• BLOCCO DI TESTO
——————

Davvero siamo convinti che l’unico fine dell’apparato pubblicitario sia quello di vendere i prodotti? Guardiamo alla realtà: i media fabbricano i desideri e le opinioni. A cosa pensiamo che servano ad esempio le scienze umane, come la psicologia e la sociologia? Ad esercitare il controllo ossessivo ed ininterrotto dei comportamenti sociali. L’uomo moderno è irreggimentato da codici di comportamenti, che non percepiamo, perché colpiscono l’inconscio, l’immaginario. Pensiamo ai "valori" mediatici che ci sono inculcati fin dall’infanzia, il successo, la popolarità, ecc. Siamo codificati anche nelle nostre (false) trasgressioni, che diventano un altro momento di massificazione conformistica: lo avevano già insegnato i Greci con i Saturnali e il ritorno alla Notte Cosmica, all’Indistinto Primordiale, dove tutto ricomincia dall’inizio, e si annullano le differenze sociali. Quest’ossessione collettiva per il sesso e la pornografia, le adunate di piazza (che si tratti di curve del tifo o di Festivalbar), il mito della velocità e l’ebbrezza in discoteca… I criminologi sanno benissimo che nelle metropoli è utile lasciare delle "zone d’ombra", (di solito nelle periferie) per far si che siano utilizzate alla catarsi delle pulsioni distruttive (eh sì, perché puoi "normalizzare" finché vuoi, ma non puoi sublimare tutto…).
Mi permetto anche di proporti una chiave di lettura diversa, da quella che hai fatto tua, al riguardo della presunta estraneità alla cultura occidentale del nazismo e dello stalinismo.  premesso che non condivido l’equiparazione assiomatica del comunismo al nazismo, che era stata avanzata dal primo Nolte, ma anche lui, ultimamente ha ritrattato questa tesi), sostengo che il nazismo e lo stalinismo sono fenomeni non marginali, bensì attinenti ed omogenei alla cultura occidentale.

——————

• DATI FORNITI

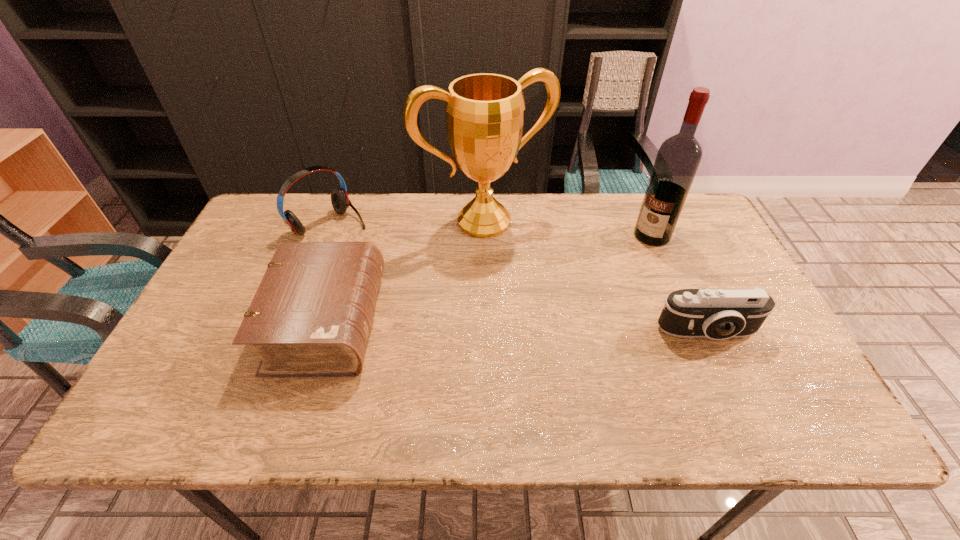
Identify the location of free space on the desktop that is between the Bible and the camera and is positioned with the microphone attached to the side of the third tallest object. pos(463,327).

Where is `free space on the desktop that is between the Bible and the camera and is positioned on the front-facing side of the third object from right to left`? The image size is (960, 540). free space on the desktop that is between the Bible and the camera and is positioned on the front-facing side of the third object from right to left is located at coordinates (556, 329).

I want to click on free spot on the desktop that is between the Bible and the camera and is positioned on the front and back of the alcohol, so click(568, 329).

——————

• CONSEGNE
(1) Nel testo sui media e sulla cultura occidentale, dove si trovano di solito le "zone d'ombra" lasciate nelle metropoli?
(2) Riprendi il testo sui media e sulla cultura occidentale dal punto in cui si interrompe e prosegui il ragionamento.

• SOLUZIONI
(1) Di solito nelle periferie.

(2)
 Mi permetto di rimandarti alla Dialettica dell’Illuminismo di Theodor W Adorno ed Max Horkheimer, in cui viene colto un filo rosso, il nesso tra la Ragione dei Lumi ed Auschwitz. Dal sogno prometeico del dominio sulla natura, la Ratio illuminista espunge da sé qualunque ostacolo alla realizzazione dei suoi scopi (Dio, la morale). In breve si passa dal dominio sulla natura, al dominio sull’uomo. La Ragione dopo aver desacralizzato il Mondo, e sottomesso la natura ai suoi voleri, si trasforma in Ragione Strumentale, che si muove unicamente sulla linea di demarcazione causa-effetto. Il passaggio al Totalitarismo è breve: tutto quello che impedisce la realizzazione del profitto dev’essere rimosso.
Il Nazismo aveva un elemento pagano, ma comunque il paganesimo germanico (come pure quello greco), rientra nell’immaginario mitico dell’Occidente, ed è dunque un suo derivato. Il Nazismo, inoltre, era un coacervo di elementi ideologici: c’era senz’altro la parte pagano-occultista.  Era presente accanto a questa, però, anche la deformazione del Razionalismo Illuminista di cui ho parlato sopra. Un esempio tipico di questa degenerazione era proprio la Soluzione Finale, con la sua glaciale razionalità che ha mandato alle camere a gas otto milioni di ebrei. In questo caso, l’Olocausto diventa quasi un problema contabile, di dover "gasare" il giorno un certo standard di prigionieri, perché è funzionale all’ottimizzazione degli spazi. In questo puoi vedere all’opera la mostruosa deformazione della Ragione strumentale: "Quanti prigionieri gasare per arrivare all’optimum…”.
Non sono d’accordo con te, quando identifichi, di fatto, l’Occidente e il Cristianesimo. Infatti, è proprio l’avvento dei Lumi, e la scristianizzazione dell’Occidente ad aver prodotto quell’altro fenomeno storico che è stato il comunismo. Questo sistema politico nasce in Germania, non nella Russia asiatica, o in India. Marx, del resto era un ammiratore dell’Illuminismo, di cui si considerava un degno epigono. Anche il totalitarismo comunista (ripeto che continuo a mantenere la distinzione tra Marxismo, Leninismo e Stalinismo) come il nazismo sono quindi figli dell’Occidente, più in particolare della degenerazione sanguinaria illuminista.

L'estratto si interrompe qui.